I read many articles about unsafe functions like strcpy, memcpy, etc. which may lead to security problems when processing external data, like the content of a file or data coming from sockets. This may sound stupid, but I wrote a vulnerable program but I did not manage to “hack” it.

I understand the problem of buffer overflow. Take this example code:

int main() {
   char buffer[1];
   int var = 0;

   scan("%s", &buffer);
   printf("var = 0x%x\n", var);
   return 0;
}

When I execute the program and type “abcde”, the program outputs 0x65646362 which is “edcb” in hexadecimal + little-endian.
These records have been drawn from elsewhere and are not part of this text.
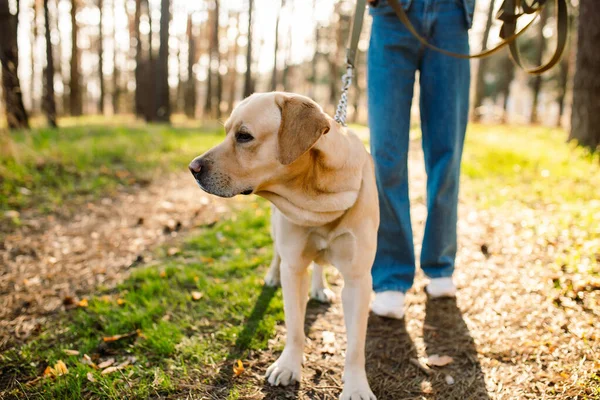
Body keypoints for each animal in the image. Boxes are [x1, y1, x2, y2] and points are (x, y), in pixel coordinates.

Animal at [188, 92, 378, 398]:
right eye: (226, 131)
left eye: (244, 136)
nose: (192, 168)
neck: (317, 200)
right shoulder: (293, 267)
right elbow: (295, 327)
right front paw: (288, 365)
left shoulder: (358, 279)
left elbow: (355, 345)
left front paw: (356, 386)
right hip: (276, 227)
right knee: (277, 253)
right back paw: (271, 276)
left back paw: (319, 287)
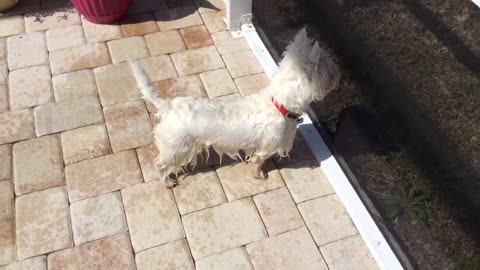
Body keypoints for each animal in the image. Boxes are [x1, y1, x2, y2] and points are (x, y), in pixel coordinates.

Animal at [129, 28, 340, 188]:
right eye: (328, 65)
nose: (339, 73)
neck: (279, 104)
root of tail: (167, 106)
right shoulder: (267, 147)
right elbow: (258, 161)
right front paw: (259, 175)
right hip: (177, 147)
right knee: (160, 164)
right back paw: (167, 183)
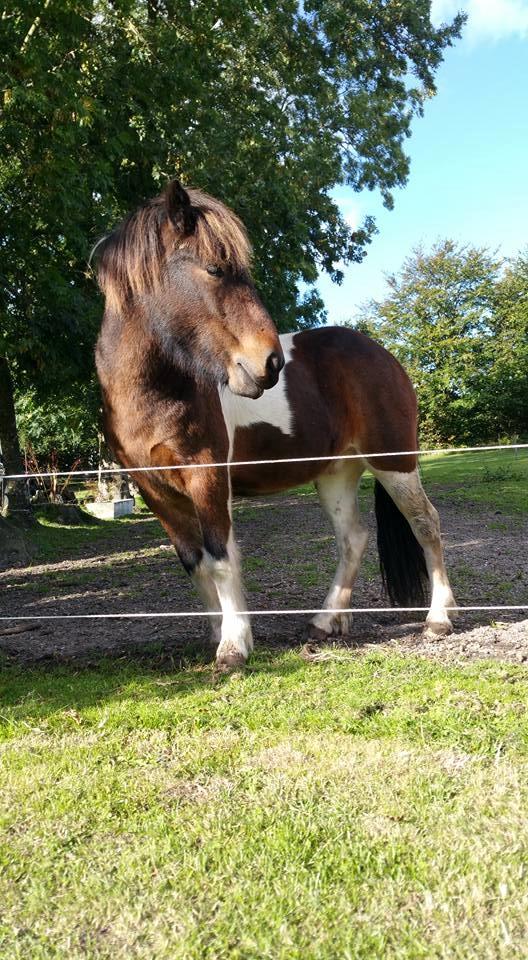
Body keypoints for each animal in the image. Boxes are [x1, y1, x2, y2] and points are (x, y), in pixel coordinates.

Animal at [94, 184, 454, 672]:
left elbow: (221, 559)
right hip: (336, 472)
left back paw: (438, 619)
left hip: (394, 461)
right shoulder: (155, 491)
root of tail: (384, 355)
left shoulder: (207, 479)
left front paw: (234, 645)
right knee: (353, 540)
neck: (158, 390)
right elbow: (194, 564)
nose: (269, 363)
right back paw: (326, 621)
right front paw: (219, 634)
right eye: (215, 268)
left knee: (425, 523)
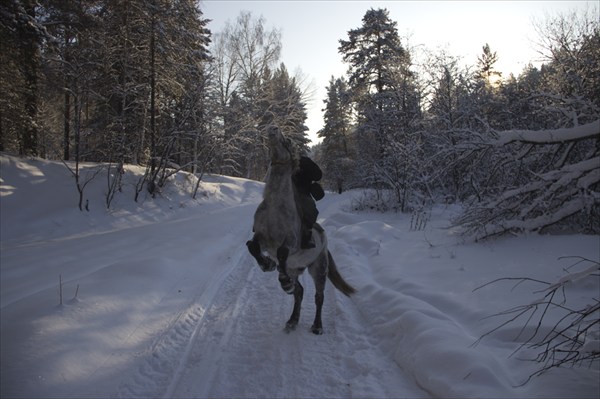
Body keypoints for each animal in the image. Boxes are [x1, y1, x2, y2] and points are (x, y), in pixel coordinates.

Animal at [245, 126, 354, 334]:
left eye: (287, 141)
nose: (272, 129)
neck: (274, 207)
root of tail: (325, 243)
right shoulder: (261, 237)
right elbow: (251, 246)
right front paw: (267, 265)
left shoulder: (291, 242)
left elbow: (281, 251)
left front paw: (281, 278)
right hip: (295, 269)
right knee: (300, 292)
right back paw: (292, 319)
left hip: (318, 269)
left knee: (319, 297)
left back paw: (317, 326)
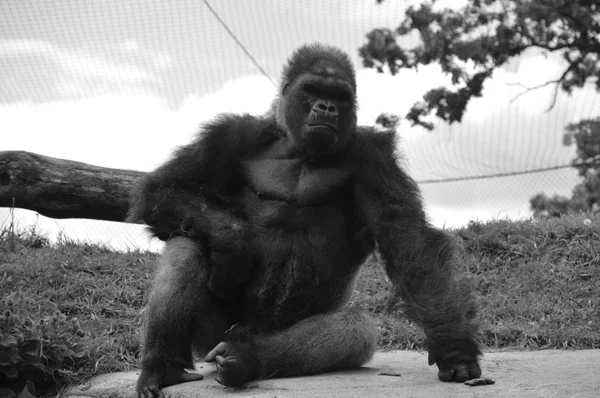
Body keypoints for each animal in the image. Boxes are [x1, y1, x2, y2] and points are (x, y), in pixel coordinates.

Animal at [131, 43, 482, 398]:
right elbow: (164, 188)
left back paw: (247, 359)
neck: (298, 146)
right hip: (212, 337)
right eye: (311, 90)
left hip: (248, 335)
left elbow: (409, 240)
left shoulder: (375, 155)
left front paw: (454, 347)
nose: (326, 107)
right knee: (186, 241)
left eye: (338, 95)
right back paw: (164, 366)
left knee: (355, 329)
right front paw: (232, 240)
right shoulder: (230, 135)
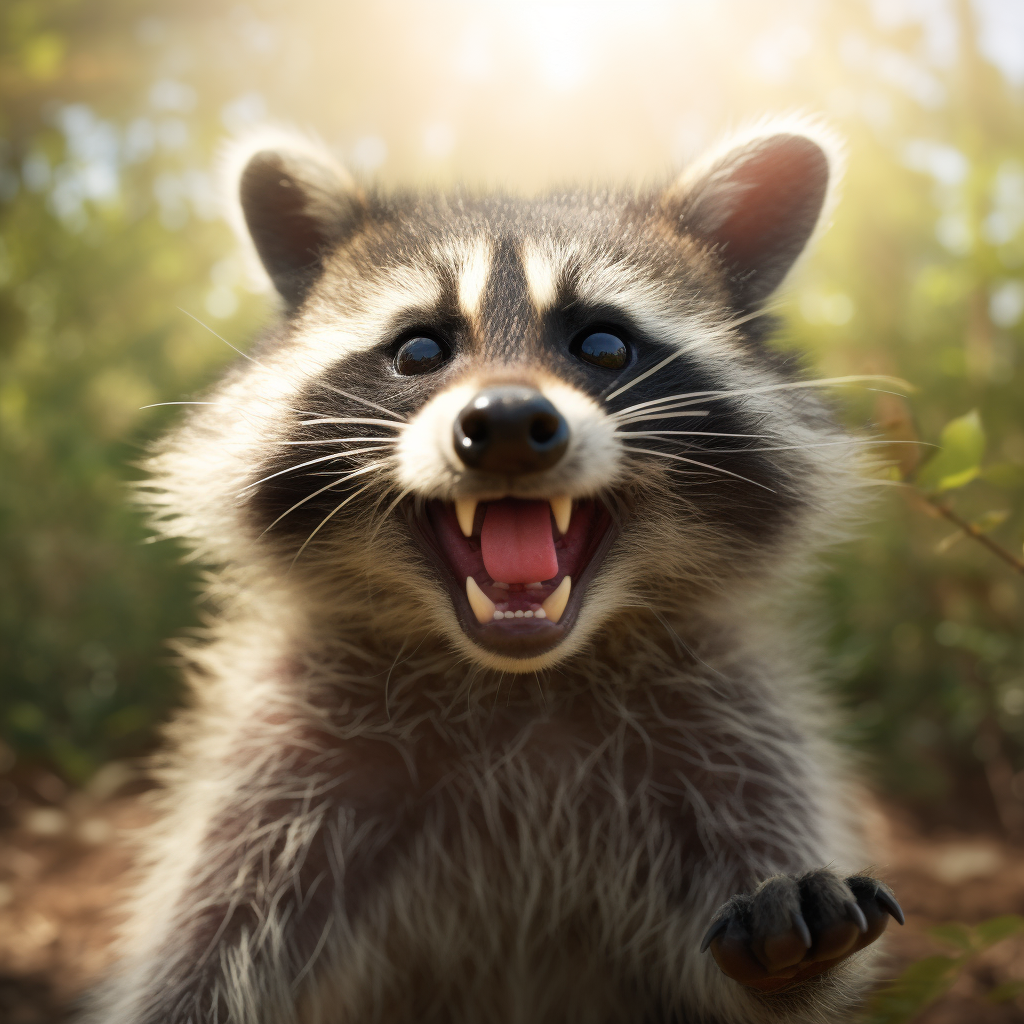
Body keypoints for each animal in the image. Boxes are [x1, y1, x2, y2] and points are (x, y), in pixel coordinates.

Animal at [88, 121, 905, 1024]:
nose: (509, 421)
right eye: (419, 347)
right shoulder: (288, 757)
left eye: (604, 344)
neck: (515, 677)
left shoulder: (729, 724)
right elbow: (202, 962)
However I read that you could modify the eip value that was pushed on the stack in order to make the program execute some unwanted code (eg. right before a call to the system() function).

However the function’s assembly starts like this:

push %ebp
mov %ebp, %esp
and $0xfffffff0, %esp
sub $0x20, %esp

Since the value of %esp is random at the start of the function and because of this “and”, there seems to be no reliable way to write a precise value into the pushed eip value.
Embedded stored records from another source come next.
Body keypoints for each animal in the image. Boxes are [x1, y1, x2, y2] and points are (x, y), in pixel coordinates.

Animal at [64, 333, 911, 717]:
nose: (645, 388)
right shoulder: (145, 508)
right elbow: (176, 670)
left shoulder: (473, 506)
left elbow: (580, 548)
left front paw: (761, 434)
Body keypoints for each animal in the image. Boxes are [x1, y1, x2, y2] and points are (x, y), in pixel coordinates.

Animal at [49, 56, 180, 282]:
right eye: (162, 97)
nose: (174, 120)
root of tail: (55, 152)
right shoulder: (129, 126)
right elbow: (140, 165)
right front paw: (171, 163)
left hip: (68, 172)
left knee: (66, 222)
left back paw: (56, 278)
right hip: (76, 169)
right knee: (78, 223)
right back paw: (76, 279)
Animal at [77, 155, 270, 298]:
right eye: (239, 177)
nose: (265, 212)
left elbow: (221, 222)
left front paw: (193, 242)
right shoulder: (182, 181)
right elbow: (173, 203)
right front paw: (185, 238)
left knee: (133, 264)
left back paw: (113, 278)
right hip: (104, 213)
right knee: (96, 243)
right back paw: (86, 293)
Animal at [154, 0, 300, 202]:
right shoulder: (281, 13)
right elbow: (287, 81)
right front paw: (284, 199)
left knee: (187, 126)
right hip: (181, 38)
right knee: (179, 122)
Moreover, I read that it was possible to execute the code you wrote in the buffer (here the buffer is only 1 byte long, but in reality it would be large enough to store some code) but what value would you give to eip in order to do so (considering the location of the buffer is random)?

So why are developpers so worried about security problems (except that the program could crash) ? Do you have an example of a vulnerable program and how to “hack” it to execute unwanted code? I tried this on linux, is Windows less safe?